Western countries that launched the Libya campaign in March had hoped for a swift overthrow of Gaddafi, but his better-trained and equipped militias have halted rebel advances despite a supporting bombing campaign now led by NATO.
Military chiefs of the 28 NATO states and partner countries met in Brussels on Wednesday to assess the progress of NATO operations, including Libya. NATO officials said talks would include Arab countries taking part in the Libya operation.
The U.N. refugee agency UNHCR said an exodus from the Western Mountains region had resumed, with Libyan families fleeing into southern Tunisia.
"This past weekend, more than 8,000 people, most of them ethnic Berbers, arrived in Dehiba in southern Tunisia. Most are women and children," UNHCR spokesman Adrian Edwards told a news briefing in Geneva. Tens of thousands have already fled.
The Dehiba crossing point has changed hands several times in the last week, with fighting spilling over onto Tunisian soil.
Meanwhile, more people have been fleeing Libya by sea to Italy, after a 10-day break due to bad weather.
URGENT NEED FOR CASH
While a few rebel pockets such as Zintan and Misrata resist Gaddafi's forces in western Libya, in the largely rebel-held east the most pressing need is for cash to try to restore infrastructure and establish a viable administration.
Rebels said they expected up to three billion dollars in credit soon from Western governments to feed and supply their territories in the east and support their campaign.
With Libya's economy in tatters after more than two months of civil war, funds to pay for food, medicine and the state salaries on which most people depend are running low.
Securing financing for rebels and facilitating contacts with defectors will be the focus of Libya talks in Rome on Thursday, French Foreign Minister Alain Juppe said.
Juppe told France 24 television the meeting of the so-called "Contact Group" on Libya, including Western and Middle Eastern countries, the United Nations, the African Union and the Arab League, would discuss setting up a financing mechanism.

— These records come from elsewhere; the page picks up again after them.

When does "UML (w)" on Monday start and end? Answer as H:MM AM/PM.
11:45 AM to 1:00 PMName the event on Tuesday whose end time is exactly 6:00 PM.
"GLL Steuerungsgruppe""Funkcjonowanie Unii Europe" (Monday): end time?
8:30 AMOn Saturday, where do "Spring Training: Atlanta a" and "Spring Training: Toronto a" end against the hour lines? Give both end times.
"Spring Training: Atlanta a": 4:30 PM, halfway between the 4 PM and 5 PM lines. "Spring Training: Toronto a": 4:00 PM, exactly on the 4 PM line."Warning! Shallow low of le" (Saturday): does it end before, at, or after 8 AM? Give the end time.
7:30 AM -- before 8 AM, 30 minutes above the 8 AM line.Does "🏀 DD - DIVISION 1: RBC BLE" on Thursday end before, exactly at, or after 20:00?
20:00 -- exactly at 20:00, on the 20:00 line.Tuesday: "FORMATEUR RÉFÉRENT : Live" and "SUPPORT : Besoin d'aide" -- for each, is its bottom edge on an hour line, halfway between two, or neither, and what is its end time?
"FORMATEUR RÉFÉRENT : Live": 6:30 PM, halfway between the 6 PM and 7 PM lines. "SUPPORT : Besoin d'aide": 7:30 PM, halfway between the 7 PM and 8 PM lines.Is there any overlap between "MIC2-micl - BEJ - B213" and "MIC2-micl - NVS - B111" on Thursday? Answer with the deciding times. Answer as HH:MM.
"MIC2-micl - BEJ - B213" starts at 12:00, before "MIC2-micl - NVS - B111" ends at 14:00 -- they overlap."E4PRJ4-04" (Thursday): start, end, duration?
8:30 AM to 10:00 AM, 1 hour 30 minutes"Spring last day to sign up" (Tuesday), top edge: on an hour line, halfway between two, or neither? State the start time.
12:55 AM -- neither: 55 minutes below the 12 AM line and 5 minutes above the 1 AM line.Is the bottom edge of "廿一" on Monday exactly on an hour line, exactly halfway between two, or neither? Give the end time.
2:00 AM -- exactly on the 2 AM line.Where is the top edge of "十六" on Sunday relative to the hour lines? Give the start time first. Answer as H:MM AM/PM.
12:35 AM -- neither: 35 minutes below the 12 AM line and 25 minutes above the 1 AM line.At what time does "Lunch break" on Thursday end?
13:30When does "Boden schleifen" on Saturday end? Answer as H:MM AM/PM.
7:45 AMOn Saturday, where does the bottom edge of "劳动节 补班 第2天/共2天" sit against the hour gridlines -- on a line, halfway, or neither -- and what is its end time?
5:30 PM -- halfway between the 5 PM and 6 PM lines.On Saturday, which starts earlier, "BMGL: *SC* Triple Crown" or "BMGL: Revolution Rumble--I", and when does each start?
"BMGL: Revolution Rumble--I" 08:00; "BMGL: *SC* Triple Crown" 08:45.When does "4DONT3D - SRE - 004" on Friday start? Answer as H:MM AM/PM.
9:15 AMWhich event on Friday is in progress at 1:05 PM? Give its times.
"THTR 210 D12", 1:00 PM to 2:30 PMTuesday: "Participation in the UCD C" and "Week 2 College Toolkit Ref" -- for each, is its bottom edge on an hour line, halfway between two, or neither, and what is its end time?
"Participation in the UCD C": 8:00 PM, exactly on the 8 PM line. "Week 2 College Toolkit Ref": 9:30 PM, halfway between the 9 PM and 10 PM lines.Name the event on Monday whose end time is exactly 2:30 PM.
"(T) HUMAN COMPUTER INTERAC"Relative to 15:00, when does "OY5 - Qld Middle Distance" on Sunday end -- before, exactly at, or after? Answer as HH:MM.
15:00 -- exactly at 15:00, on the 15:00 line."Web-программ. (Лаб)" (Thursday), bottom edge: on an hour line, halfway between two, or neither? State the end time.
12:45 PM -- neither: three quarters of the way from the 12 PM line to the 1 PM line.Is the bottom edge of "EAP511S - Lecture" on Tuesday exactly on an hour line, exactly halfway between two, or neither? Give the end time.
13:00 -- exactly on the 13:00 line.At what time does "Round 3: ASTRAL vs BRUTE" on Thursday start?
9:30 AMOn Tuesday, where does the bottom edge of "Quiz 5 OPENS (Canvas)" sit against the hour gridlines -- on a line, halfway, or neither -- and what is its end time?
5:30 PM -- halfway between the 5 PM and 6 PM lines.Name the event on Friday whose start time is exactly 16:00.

"It's not easy. There are Libyan assets that are frozen and for legal reasons unfreezing them is difficult," Juppe said.
CONTACT WITH DEFECTORS
Juppe said another aim of the Rome meeting was to build contacts with defectors from Gaddafi's government and officials who want to leave it. "There are a lot of officials from Tripoli who want to talk. We are going to try to coordinate," he said.
He said participants would also be asked to consider French President Nicolas Sarkozy's plan to organise a separate conference in the weeks before a gathering of "friends" of Libya, including Gaddafi defectors and various political groups, to work on a political solution to the crisis.
The insurgents had hoped for a swift overthrow of Gaddafi but his better-trained and better-equipped forces halted the westward rebel advance from their stronghold of Benghazi and forced a stalemate in the fighting.
The revolt in Libya is the bloodiest yet against long-entrenched rulers common across the Middle East and North Africa. The Arab Spring has seen the overthrow of the veteran presidents of Tunisia and Egypt -- Libya's western and eastern neighbours.